Records from a dataset
□ □ □ □

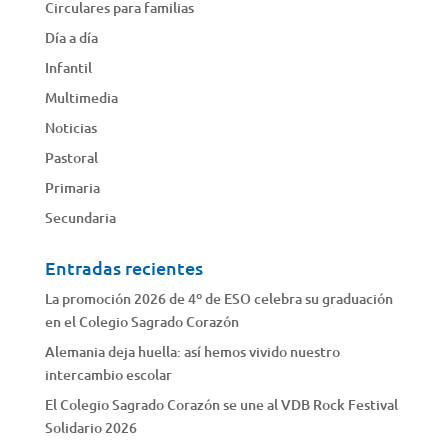
Circulares para familias
Día a día
Infantil
Multimedia
Noticias
Pastoral
Primaria
Secundaria
Entradas recientes
La promoción 2026 de 4º de ESO celebra su graduación
en el Colegio Sagrado Corazón
Alemania deja huella: así hemos vivido nuestro
intercambio escolar
El Colegio Sagrado Corazón se une al VDB Rock Festival
Solidario 2026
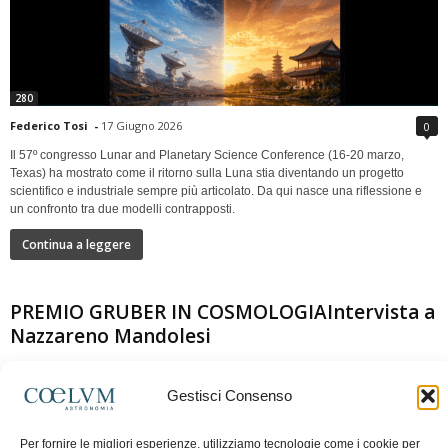
280
Federico Tosi
-
17 Giugno 2026
0
Il 57º congresso Lunar and Planetary Science Conference (16-20 marzo,
Texas) ha mostrato come il ritorno sulla Luna stia diventando un progetto
scientifico e industriale sempre più articolato. Da qui nasce una riflessione e
un confronto tra due modelli contrapposti.
Continua a leggere
PREMIO GRUBER IN COSMOLOGIAIntervista a
Nazzareno Mandolesi
Gestisci Consenso
Per fornire le migliori esperienze, utilizziamo tecnologie come i cookie per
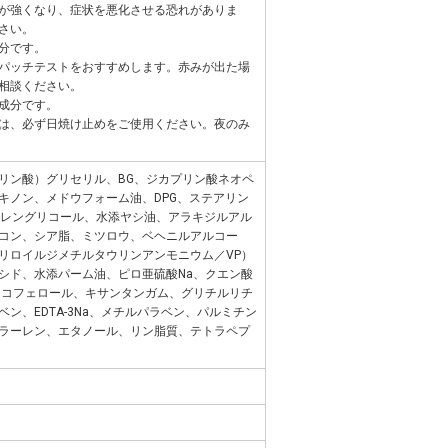
が強くなり、症状を悪化させる恐れがありま
さい。
分です。
パッチテストをおすすめします。赤みが出た場
相談ください。
成分です。
は、必ず日焼け止めをご使用ください。夜のみ
リン酸）グリセリル、BG、ジカプリン酸ネオペ
キノン、メドウフォーム油、DPG、ステアリン
チレングリコール、水添ヤシ油、アラキジルアル
コン、シア脂、ミツロウ、ベヘニルアルコー
リロイルジメチルタウリンアンモニウム／VP）
シド、水添パーム油、ピロ亜硫酸Na、クエン酸
トコフェロール、キサンタンガム、グリチルリチ
ベン、EDTA-3Na、メチルパラベン、パルミチン
ラーレン、エタノール、リン脂質、テトラペプ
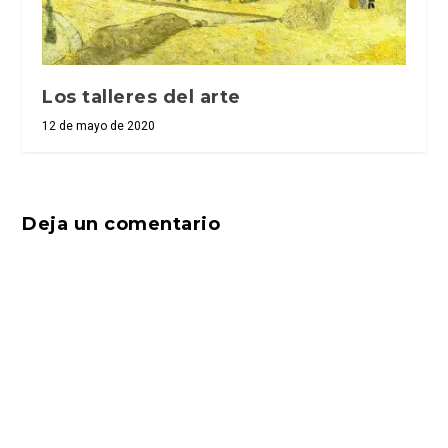
Los talleres del arte
12 de mayo de 2020
Deja un comentario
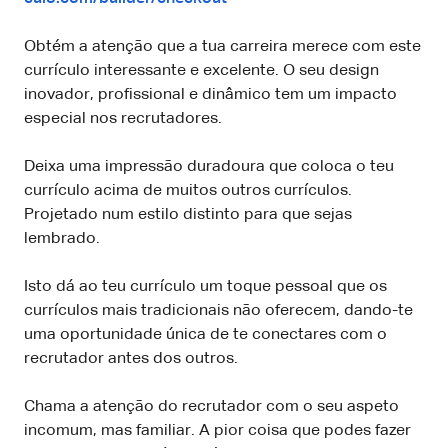
Obtém a atenção que a tua carreira merece com este
currículo interessante e excelente. O seu design
inovador, profissional e dinâmico tem um impacto
especial nos recrutadores.
Deixa uma impressão duradoura que coloca o teu
currículo acima de muitos outros currículos.
Projetado num estilo distinto para que sejas
lembrado.
Isto dá ao teu currículo um toque pessoal que os
currículos mais tradicionais não oferecem, dando-te
uma oportunidade única de te conectares com o
recrutador antes dos outros.
Chama a atenção do recrutador com o seu aspeto
incomum, mas familiar. A pior coisa que podes fazer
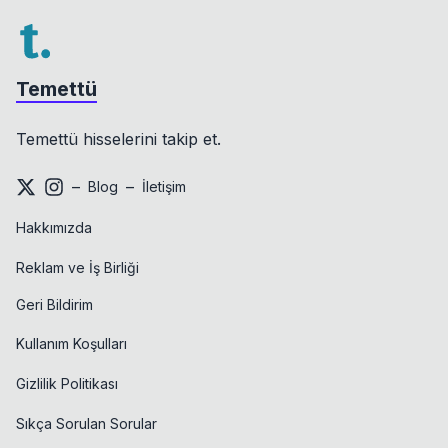
Temettü
Temettü hisselerini takip et.
–
–
Blog
İletişim
Hakkımızda
Reklam ve İş Birliği
Geri Bildirim
Kullanım Koşulları
Gizlilik Politikası
Sıkça Sorulan Sorular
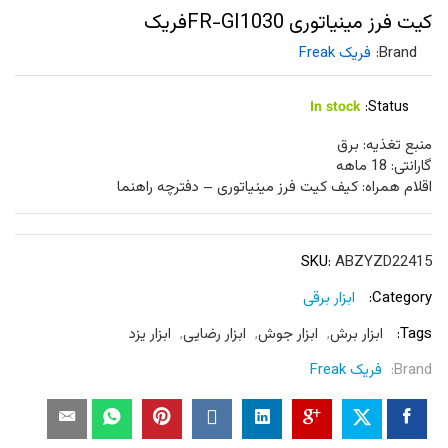
کیت فرز مینیاتوری FR-GI1030فریک
Brand:
فریک Freak
In stock
Status:
منبع تغذیه: برق
گارانتی: 18 ماهه
اقلام همراه: کیف کیت فرز مینیاتوری – دفترچه راهنما
SKU:
ABZYZD22415
Category:
ابزار برقی
Tags:
ابزار برش
,
ابزار جوش
,
ابزار رضایی
,
ابزار یزد
Brand:
فریک Freak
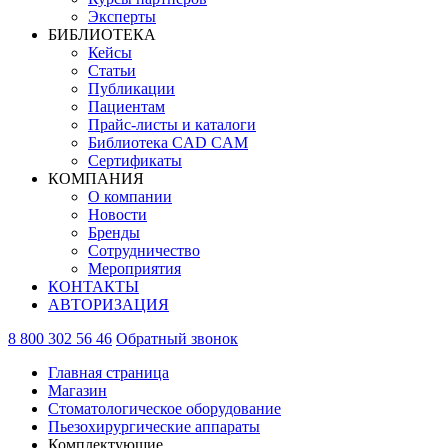
Эксперты
БИБЛИОТЕКА
Кейсы
Статьи
Публикации
Пациентам
Прайс-листы и каталоги
Библиотека CAD CAM
Сертификаты
КОМПАНИЯ
О компании
Новости
Бренды
Сотрудничество
Мероприятия
КОНТАКТЫ
АВТОРИЗАЦИЯ
8 800 302 56 46
Обратный звонок
Главная страница
Магазин
Стоматологическое оборудование
Пьезохирургические аппараты
Комплектующие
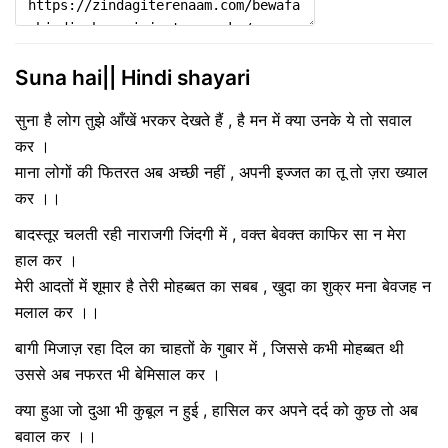
Suna hai|| Hindi shayari
सुना है लोग तुझे आँखें भरकर देखते हैं , है मन में क्या उनके ये तो सवाल
कर ।
माना लोगों की फितरत अब अच्छी नहीं , अपनी इज्जत का तू तो ज़रा ख्याल
कर ।।
बादस्तूर चलती रही नाराजगी जिंदगी में , वक्त बेवक्त काफिर सा न मेरा
हाल कर ।
मेरी आदतों में शूमार है तेरी मोहब्बत का सबब , खुदा का शुक्र मना बेवजह न
मलाल कर ।।
बागी मिजाज़ रहा दिल का चाहतों के गुबार में , जिससे कभी मोहब्बत थी
उससे अब नफरत भी बेमिसाल कर ।
क्या हुआ जो दुआ भी कुबूल न हुई , हासिल कर अपने दर्द को कुछ तो अब
बवाल कर ।।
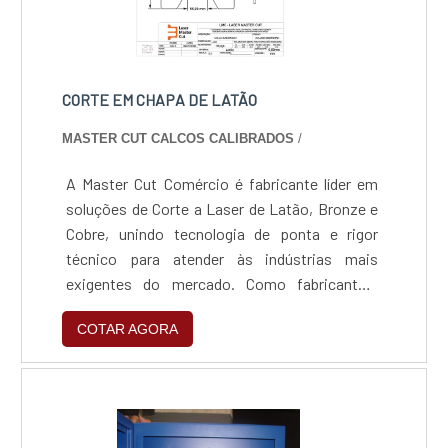
CORTE EM CHAPA DE LATÃO
MASTER CUT CALCOS CALIBRADOS
/
A Master Cut Comércio é fabricante líder em
soluções de Corte a Laser de Latão, Bronze e
Cobre, unindo tecnologia de ponta e rigor
técnico para atender às indústrias mais
exigentes do mercado. Como fabricantes,
dominamos o processamento de metais
COTAR AGORA
amarelos e vermelhos, entregando peças com
precisão milimétrica e acabamento pronto
para uso, garantindo eficiência, rapidez e
qualidade superior em cada projeto.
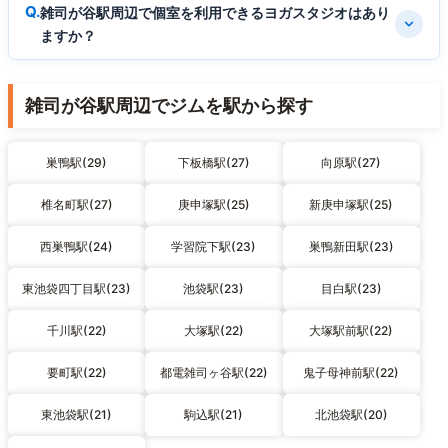
雑司が谷駅周辺で個室を利用できるヨガスタジオはあり
ますか？
雑司が谷駅周辺でジムを駅から探す
巣鴨駅(29)
下板橋駅(27)
向原駅(27)
椎名町駅(27)
庚申塚駅(25)
新庚申塚駅(25)
西巣鴨駅(24)
学習院下駅(23)
巣鴨新田駅(23)
東池袋四丁目駅(23)
池袋駅(23)
目白駅(23)
千川駅(22)
大塚駅(22)
大塚駅前駅(22)
要町駅(22)
都電雑司ヶ谷駅(22)
鬼子母神前駅(22)
東池袋駅(21)
駒込駅(21)
北池袋駅(20)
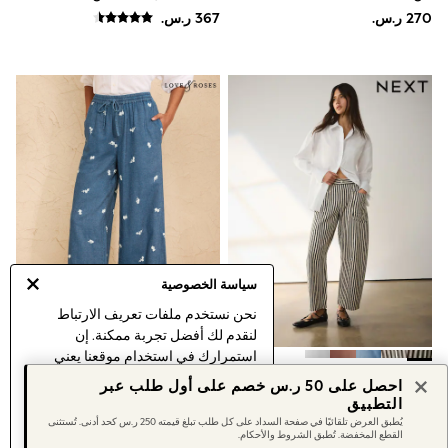
Shorts & Skirts
Sportswear
Sweatshirts & Hoodies
Swimwear
Tops & T-Shirts
Tracksuits
New In
Occasion and Party Dresses
Floral Dresses
School Dresses
Sequin Dresses
Short Sleeve Dresses
Longsleeve Dresses
100% Cotton Dresses
All Underwear
سياسة الخصوصية
Pyjamas
نحن نستخدم ملفات تعريف الارتباط
Thermals
Robes
لنقدم لك أفضل تجربة ممكنة. إن
Sleepsuits
استمرارك في استخدام موقعنا يعني
Slippers
أسود/أبيض مقلم - جينز واسع
بنطلون بمظهر دنيم واسع للغاية
موافقتك على استخدامنا لملفات تعريف
احصل على 50 ر.س خصم على أول طلب عبر
Socks & Tights
بجيوب مزدوجة
مطرَّز من Love & Roses
الارتباط.
التطبيق
All Footwear
اكتشف المزيد
عن إدارة إعدادات ملفات
يُطبق العرض تلقائيًا في صفحة السداد على كل طلب تبلغ قيمته 250 ر.س كحد أدنى. تُستثنى
Sandals & Clogs
القطع المخفضة. تُطبق الشروط والأحكام.
تعريف الارتباط (الكوكيز).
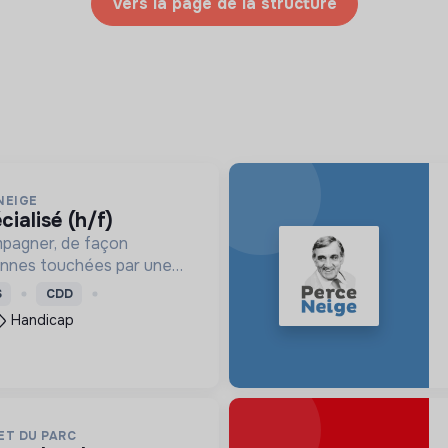
Vers la page de la structure
NEIGE
cialisé (h/f)
mpagner, de façon
onnes touchées par une
e, un handicap physique
S
CDD
Handicap
ET DU PARC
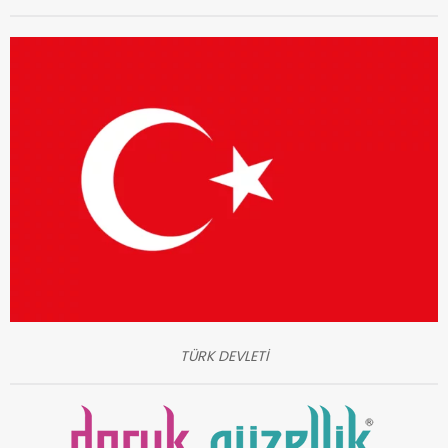
TÜRK DEVLETİ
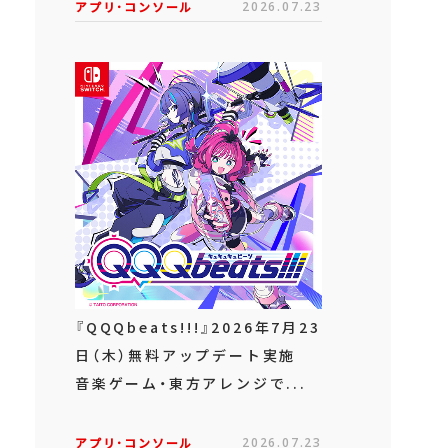
アプリ･コンソール
2026.07.23
『QQQbeats!!!』2026年7月23
日（木）無料アップデート実施
音楽ゲーム・東方アレンジで...
アプリ･コンソール
2026.07.23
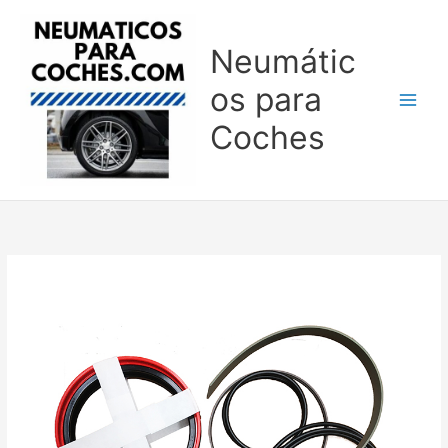
Ir
al
Neumátic
contenido
os para
Coches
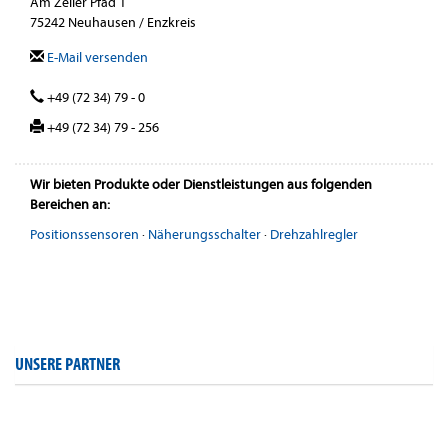
Am Zeller Pfad 1
75242 Neuhausen / Enzkreis
E-Mail versenden
+49 (72 34) 79 - 0
+49 (72 34) 79 - 256
Wir bieten Produkte oder Dienstleistungen aus folgenden
Bereichen an:
Positionssensoren
·
Näherungsschalter
·
Drehzahlregler
UNSERE PARTNER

□ □ □ □

• EXERCISE OBJECTIVE
Write out, exactly and with no pictures, the lines of the data from the first through the line containing "Alemania deja huella: así".

• TASK RESULT
Circulares para familias
Día a día
Infantil
Multimedia
Noticias
Pastoral
Primaria
Secundaria
Entradas recientes
La promoción 2026 de 4º de ESO celebra su graduación
en el Colegio Sagrado Corazón
Alemania deja huella: así hemos vivido nuestro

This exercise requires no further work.